Please copy every line from the records below that contains the string "stopnia".

- **Material for this exercise**:
- - -

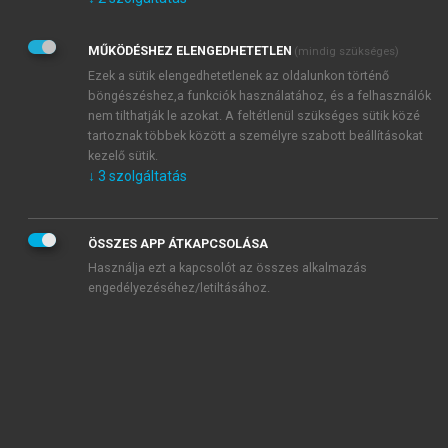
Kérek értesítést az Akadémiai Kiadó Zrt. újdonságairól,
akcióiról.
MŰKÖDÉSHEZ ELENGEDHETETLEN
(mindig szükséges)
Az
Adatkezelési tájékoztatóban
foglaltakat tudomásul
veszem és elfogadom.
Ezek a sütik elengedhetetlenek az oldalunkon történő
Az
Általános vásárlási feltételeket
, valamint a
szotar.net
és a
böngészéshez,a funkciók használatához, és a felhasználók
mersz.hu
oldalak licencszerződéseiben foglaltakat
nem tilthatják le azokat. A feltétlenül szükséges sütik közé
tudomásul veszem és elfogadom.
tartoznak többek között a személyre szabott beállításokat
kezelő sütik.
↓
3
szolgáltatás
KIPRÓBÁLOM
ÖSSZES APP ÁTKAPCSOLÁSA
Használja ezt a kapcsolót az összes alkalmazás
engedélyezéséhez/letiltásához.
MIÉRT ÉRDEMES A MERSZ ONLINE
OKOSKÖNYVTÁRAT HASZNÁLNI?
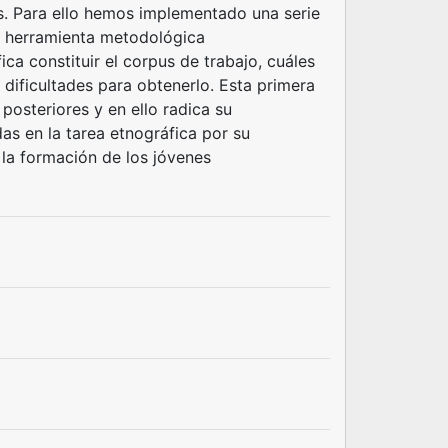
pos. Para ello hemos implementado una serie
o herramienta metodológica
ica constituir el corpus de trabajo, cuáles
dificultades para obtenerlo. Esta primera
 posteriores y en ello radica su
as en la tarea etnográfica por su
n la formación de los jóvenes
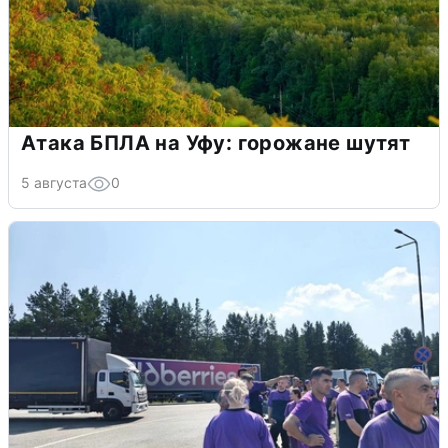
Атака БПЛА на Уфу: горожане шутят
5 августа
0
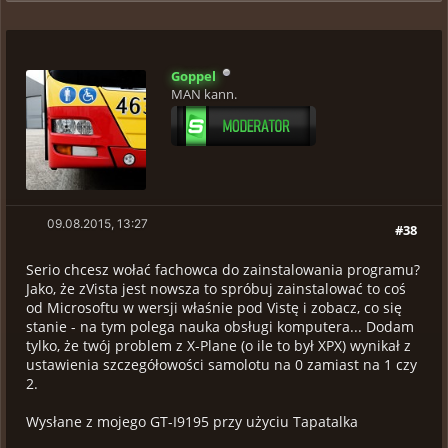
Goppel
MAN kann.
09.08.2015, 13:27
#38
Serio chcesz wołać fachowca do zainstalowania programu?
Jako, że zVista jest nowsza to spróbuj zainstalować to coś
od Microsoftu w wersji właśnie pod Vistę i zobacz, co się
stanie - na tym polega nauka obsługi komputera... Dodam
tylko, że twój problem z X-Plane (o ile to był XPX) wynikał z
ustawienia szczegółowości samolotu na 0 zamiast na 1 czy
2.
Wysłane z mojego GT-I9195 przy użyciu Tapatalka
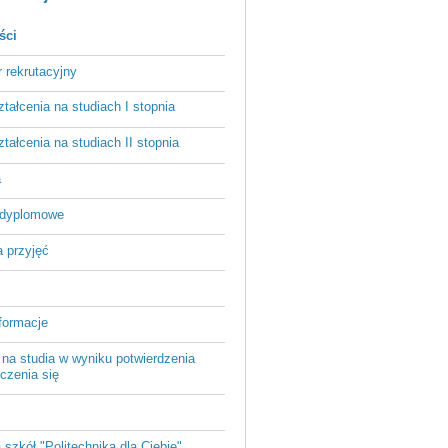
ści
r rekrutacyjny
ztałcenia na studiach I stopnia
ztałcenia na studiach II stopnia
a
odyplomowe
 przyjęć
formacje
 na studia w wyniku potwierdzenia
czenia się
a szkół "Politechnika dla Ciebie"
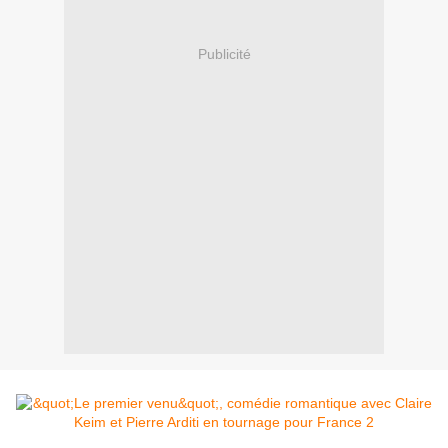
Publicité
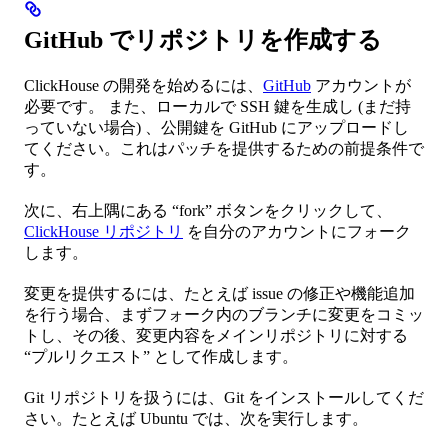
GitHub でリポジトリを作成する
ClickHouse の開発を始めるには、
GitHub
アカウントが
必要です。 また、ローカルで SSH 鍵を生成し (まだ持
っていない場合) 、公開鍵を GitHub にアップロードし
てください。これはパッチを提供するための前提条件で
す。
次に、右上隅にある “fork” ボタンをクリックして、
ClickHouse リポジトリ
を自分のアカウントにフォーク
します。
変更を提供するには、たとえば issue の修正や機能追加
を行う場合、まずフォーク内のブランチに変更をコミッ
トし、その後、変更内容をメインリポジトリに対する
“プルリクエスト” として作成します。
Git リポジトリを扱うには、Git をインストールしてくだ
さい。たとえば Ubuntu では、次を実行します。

- - -

- **Exercise solution**:
ztałcenia na studiach I stopnia
ztałcenia na studiach II stopnia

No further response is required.